Jet Airways in operations since 1991 is now in bankruptcy court; Vistara established via a joint venture with the Singapore Airlines group in 2005 has been bleeding; Indigo a runaway success by any measures has a promoter discord and some interesting filings in their most recent annual report; SpiceJet and GoAir were recently served cash-and-carry notices; Air India – the national carrier – is up for sale, and AirAsia India a joint venture with AirAsia Berhad has bled since inception.
The regional market has challenges to the point that they warrant a separate note in itself.
India’s airline sector no doubt saw exponential growth from 2005 until 2019. But at the heart of this was profitless growth. As airlines competed on discounting the race to the bottom continued. This reached its zenith with “Rail-Air parity” which pointed to the fact that railway fares were at or above airfares became a talking point when they should have been a cause for alarm. But at the time, profits were supplemented by a financing mechanism which in turn was dependent on bulky aircraft orders and the availability of cheap capital. Yet this depended on growth and financing short term working capital with long-term asset sales has now come back to bite.
The much-touted aircraft orders are an albatross for airlines.
Collectively India’s now has 900 firm orders for aircraft ordered directly from Boeing and Airbus. Another 40 aircraft have been ordered via aircraft lessors. However, in the current scenario, airlines will not be unable to induct the same volume of aircraft. This is a direct contradiction of contractual clauses. Mandate minimum deliveries are being pushed, and airlines cannot walk away so easily.
A standoff is in the offing.
If that wasn’t challenging enough, the financing method for most of the aircraft operating in India has been predominantly sale and leaseback (“SLB”). Over the last few years, SLBs became a mechanism for working capital and the SLB profit except for one airline was not used to strengthen the balance sheet. Instead, it was used for operational expenses. Now in an environment where airlines are looking to shrink towards survival, that cash-flow stream has also dried up.
Concurrently, the aircraft financing market is experiencing its own set of challenges – including liquidity drying up; declining lease premiums; supply-demand imbalances and the inability to place aircraft.
That’s not all. For India’s airlines, liquidity options are few and far between. Asset-light business models, multiple liens on assets, sophisticated and irrational financing structures, unstable revenue streams and declining liquidity on aircraft have aggravated the situation. India’s airlines are found wanting for cash without many avenues. And with the government taking an unequivocal stance, the only remaining options are equity infusion or bank lending. And bank lending at this point isn’t looking very promising. Neither is the appetite of most owners for equity infusions. Rapid descent is likely to ensue for some airlines.
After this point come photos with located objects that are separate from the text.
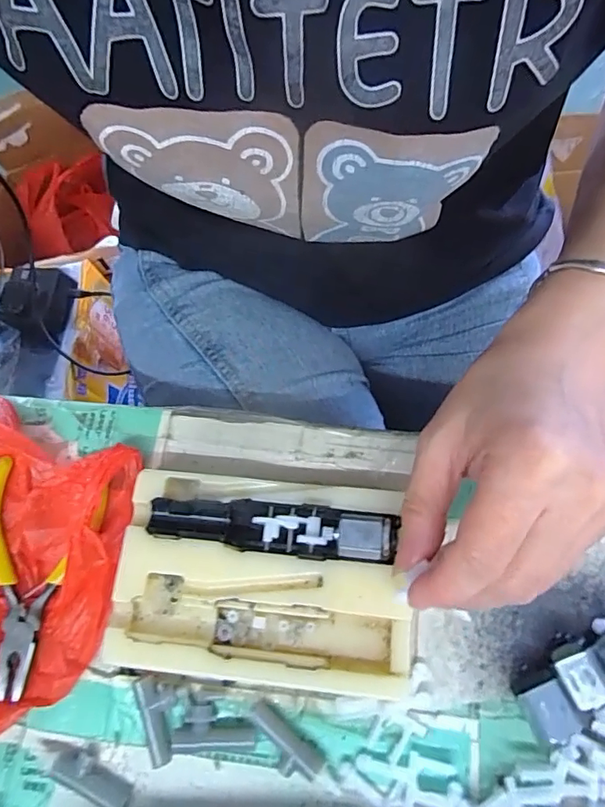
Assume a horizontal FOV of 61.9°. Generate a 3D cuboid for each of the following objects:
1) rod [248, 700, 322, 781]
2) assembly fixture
[{"bbox_3d":[-0.010,0.152,0.224,0.038,0.008,0.015,36,72,17],"label":"rod"},{"bbox_3d":[-0.020,0.079,0.235,0.134,0.024,0.088,4,66,4],"label":"assembly fixture"}]

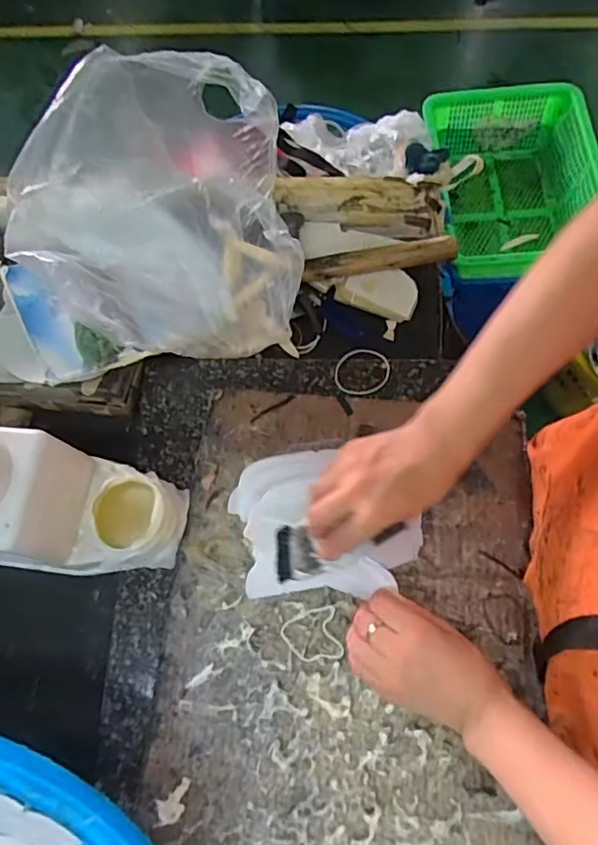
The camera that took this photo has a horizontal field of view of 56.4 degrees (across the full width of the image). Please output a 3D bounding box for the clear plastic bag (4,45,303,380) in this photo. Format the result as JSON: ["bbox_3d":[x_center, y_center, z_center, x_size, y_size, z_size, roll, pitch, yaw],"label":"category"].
[{"bbox_3d":[-0.146,-0.177,0.537,0.273,0.208,0.193,-9,69,-2],"label":"clear plastic bag"}]

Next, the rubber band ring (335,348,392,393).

Stakeholders are best advised to brace for impact
Collectively, India’s airlines stand to lose between USD 3.5 billion – USD 4 billion in 2020. Arguably 500mn dollar spread is not even a forecast, but it is the only one that holds in the current market. As of this writing, unpaid dues and bills are mounting for stressed airlines; the revenue streams are weak at best, and the bleeding continues.
The airlines that make it through will have to shrink their way to success while also ensuring adequate liquidity that takes them through for at least 18 months.
Notwithstanding significant capital infusions or comprehensive payment holidays, the failure of one or more airlines is imminent. An overall market correction is in the offing. Stakeholders are best advised to brace for impact.